And there were several dropped balls that Gruden mentioned, but Carr refused to blame anyone.
“I’ve missed a lot of passes in my life, and I try to react the same way I’d want them to react to me,” said Carr, who surpassed 25,000 career yards passing on the Raiders’ first touchdown drive in the first quarter. “If it’s (to) challenge them, challenge them. If it’s (to) pick them up, pick them up. You try to read their demeanor. That’s why you have relationships with the guys, and you understand what makes them click.”
Fact is, they’ve been clicking most of the season.
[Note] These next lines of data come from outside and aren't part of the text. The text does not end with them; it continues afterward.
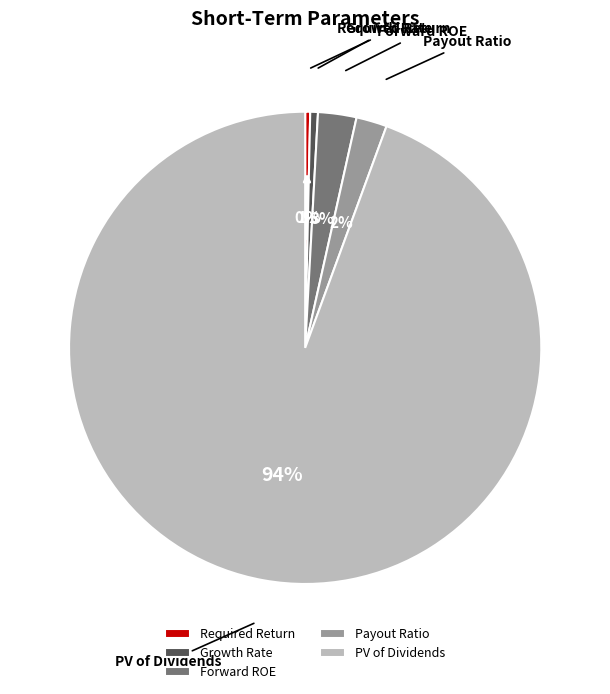

What percentage is the Forward ROE slice, to the nearest percent?

3%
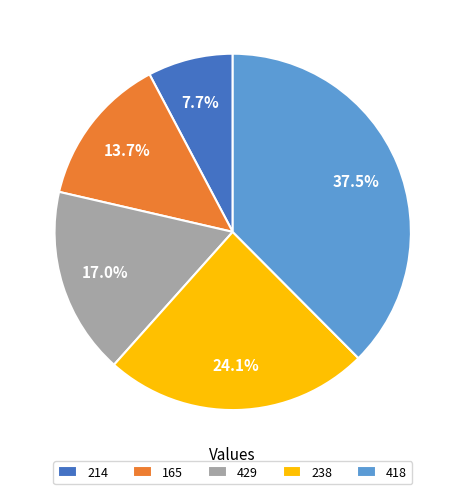

Which slice is the smallest?

214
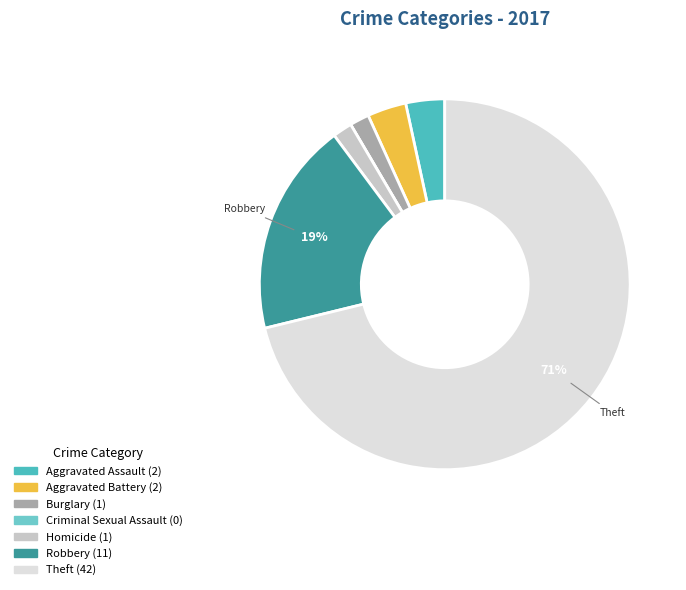

Is it true that Aggravated Battery is 3% of the pie?

True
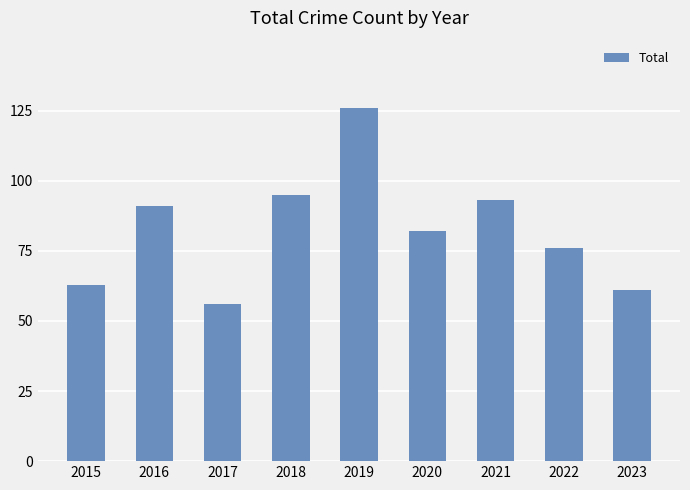

Read the value at 2018.

95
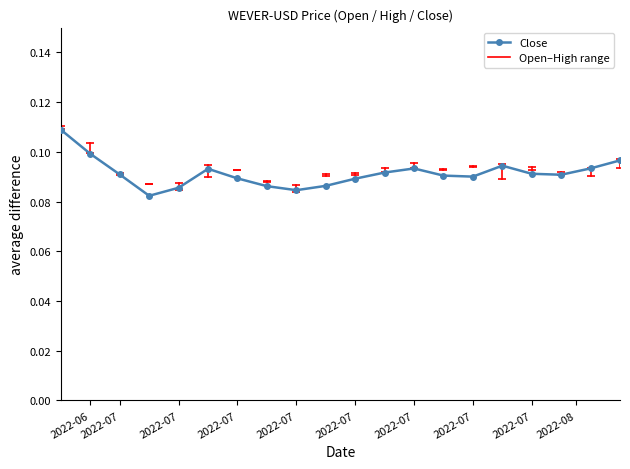

True or false: there are more than 2 points higher than both neighbors.

True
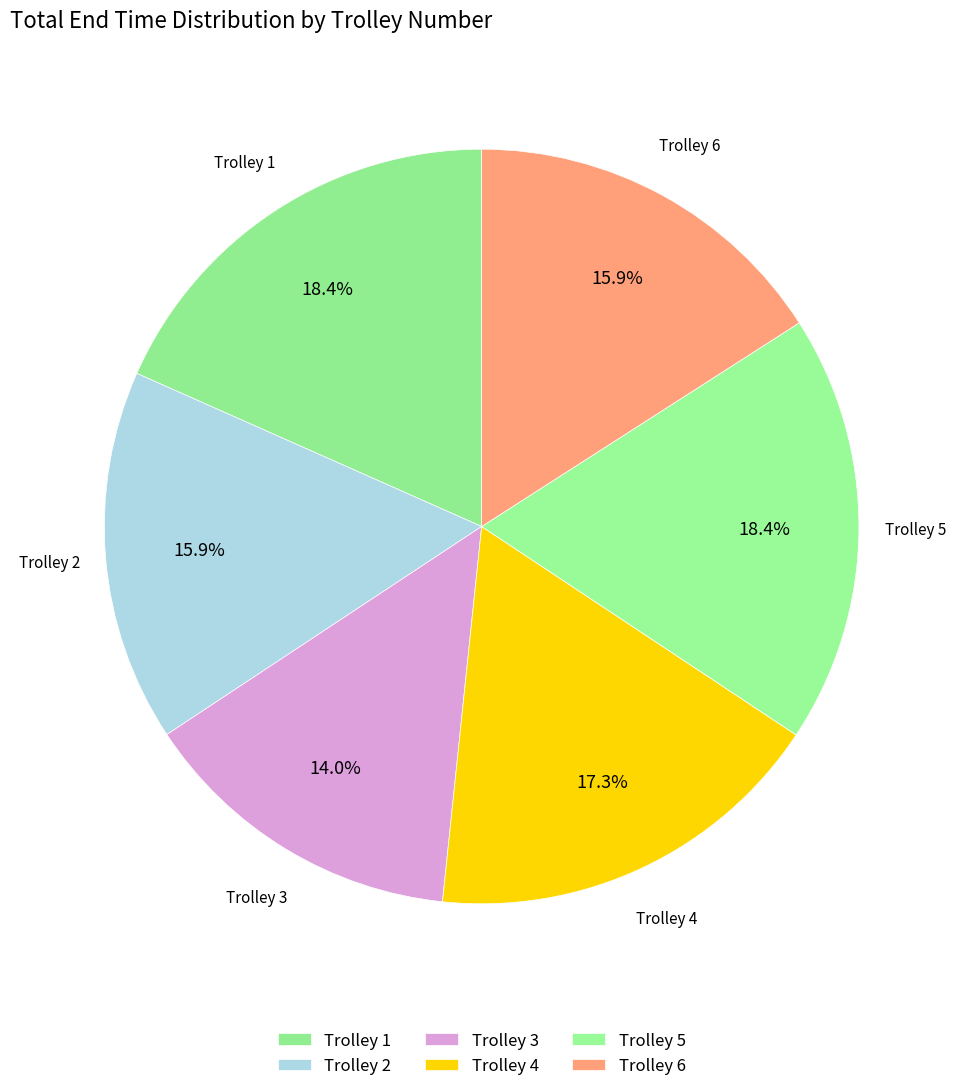

Between Trolley 6 and Trolley 4, which is larger?

Trolley 4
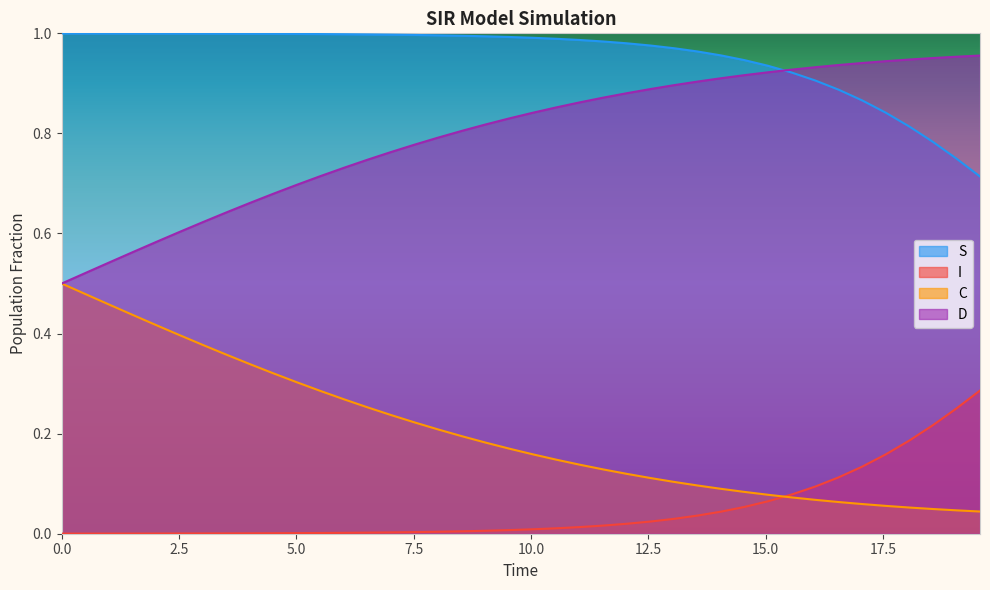

What is the total value across all series at 0.0?

2.0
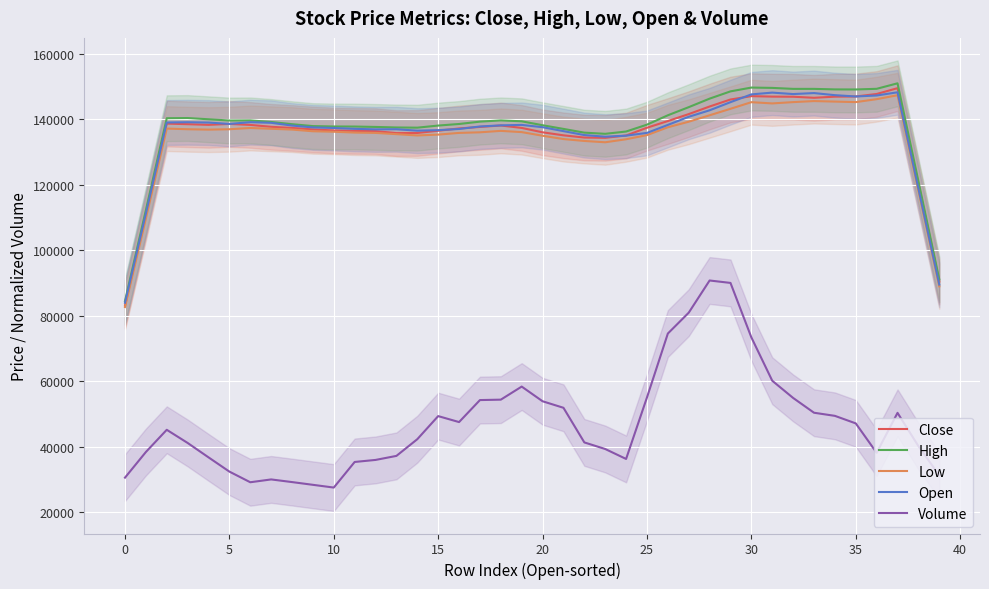

What is the total value across all series at 38?

518860.4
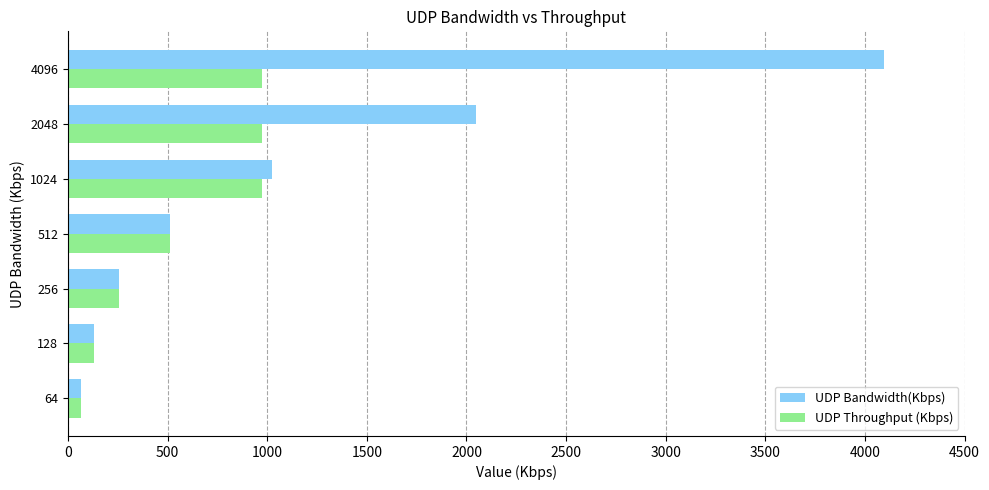

How many data points does each series have?

7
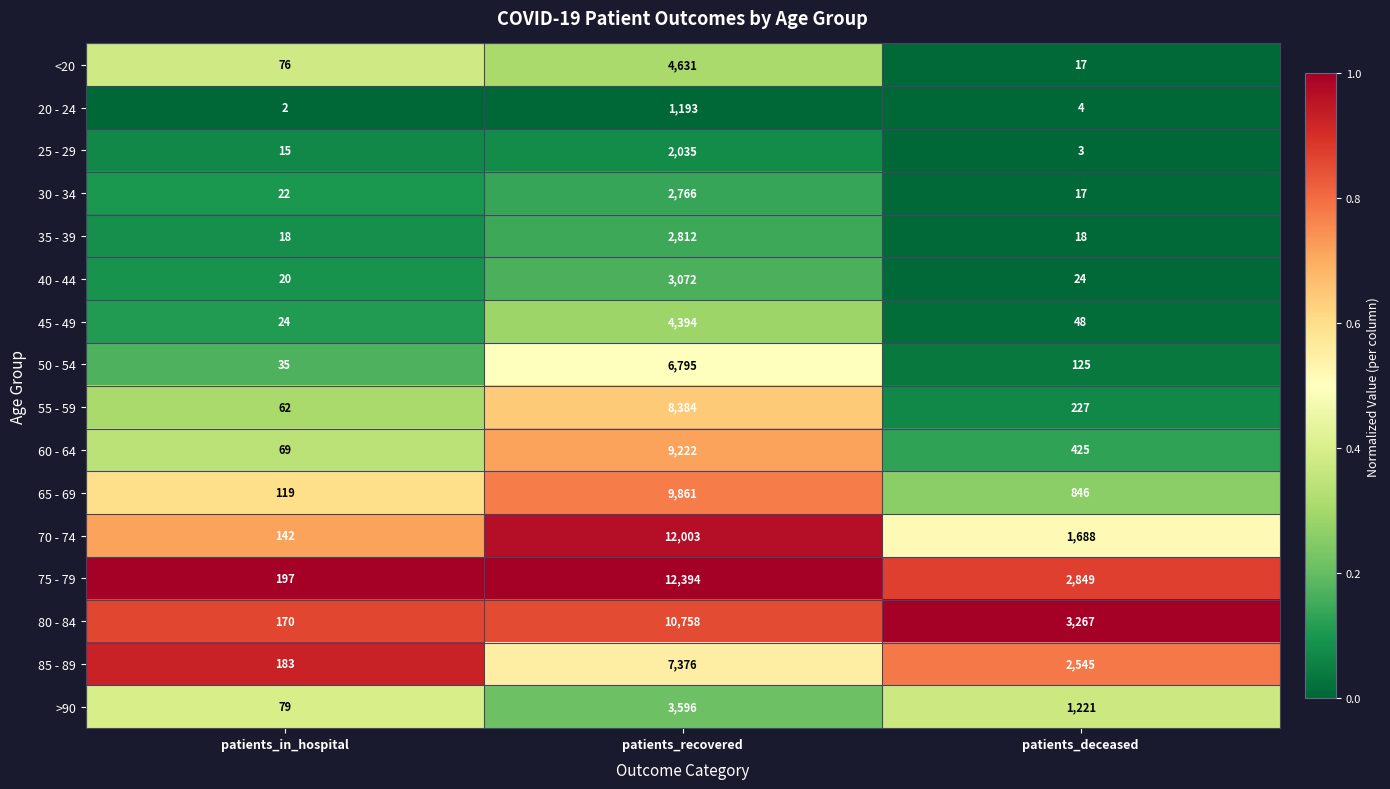

Which series has the largest range (max minus min)?

75 - 79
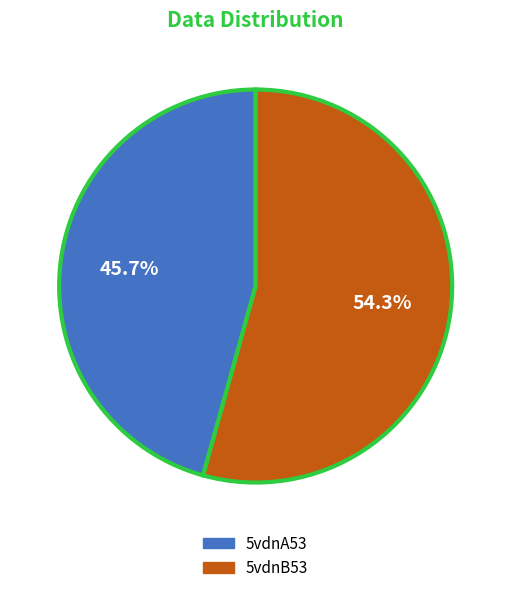

What is the smallest slice in the pie chart?

5vdnA53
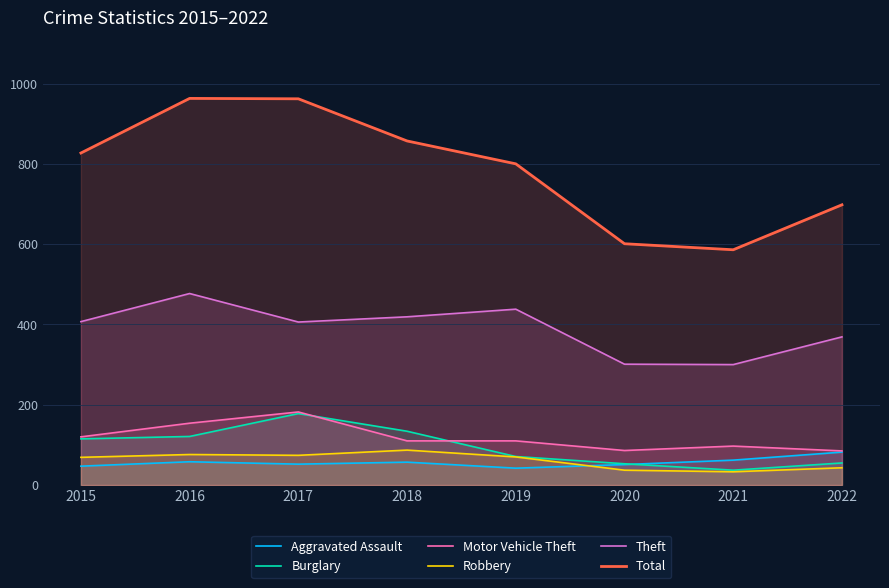

What is the value of the Total point at the 1st from the left?

827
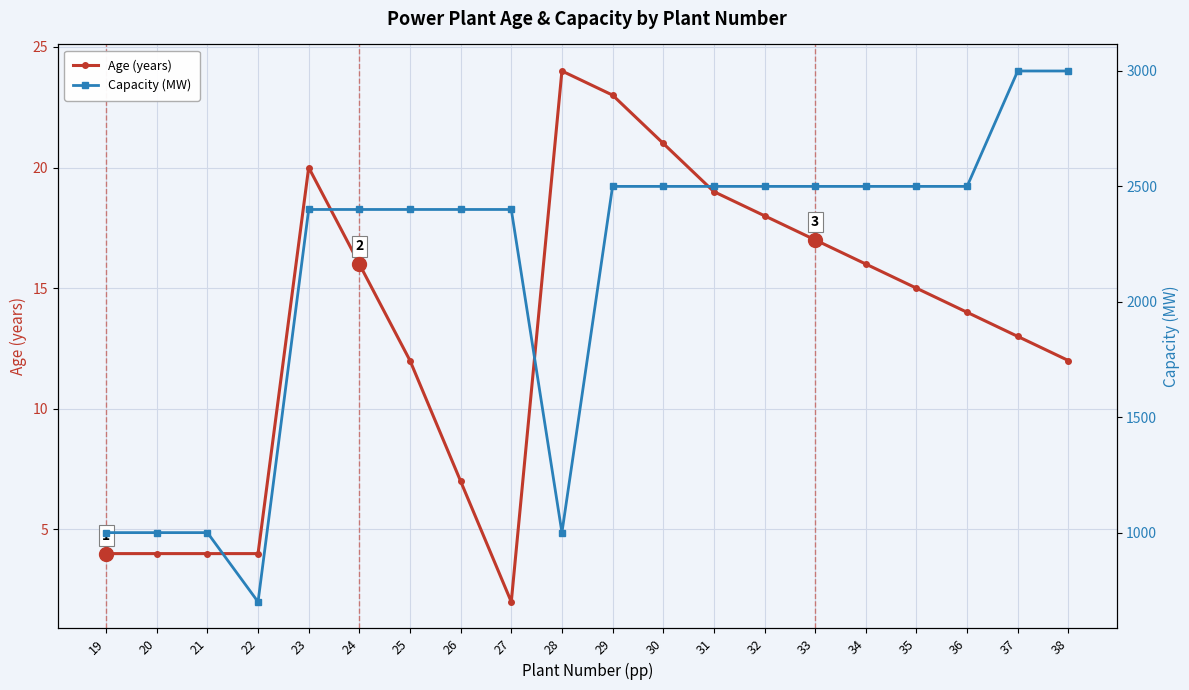

Where is the first local maximum for Age (years)?

23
Carr is starting to find the form from his best season in 2016, and he’s doing it for the first time under Gruden.
Carr, who passed for a career-high 4,054 yards in 2019, has thrown for 2,431 yards this year and is on pace to have a shot at his third 4,000-yard season in four years with a slight uptick in production over the final six games. But he is also leading a much more diverse offense and taking charge of a young group of players feeding off his emotion.
“His confidence is on another level, and I love that he’s taking chances and taking risks and standing in there and making tough throws,” tight end Darren Waller said.
Now more mature — the “old guy in the group,” as he put it after the loss — Carr knows his place when the team is either pushing the tempo in a shootout, like Sunday against the Chiefs, or in a ground-and-pound struggle like the Raiders endured during a 16-6 win in Cleveland on Nov. 1.
“This is the best offense I’ve ever been a part of,” Carr said. “I say it every week, but we can win in different ways. We can smash them with the run game, or we can do a shootout. We’re proving that over time. … Today it wasn’t enough.”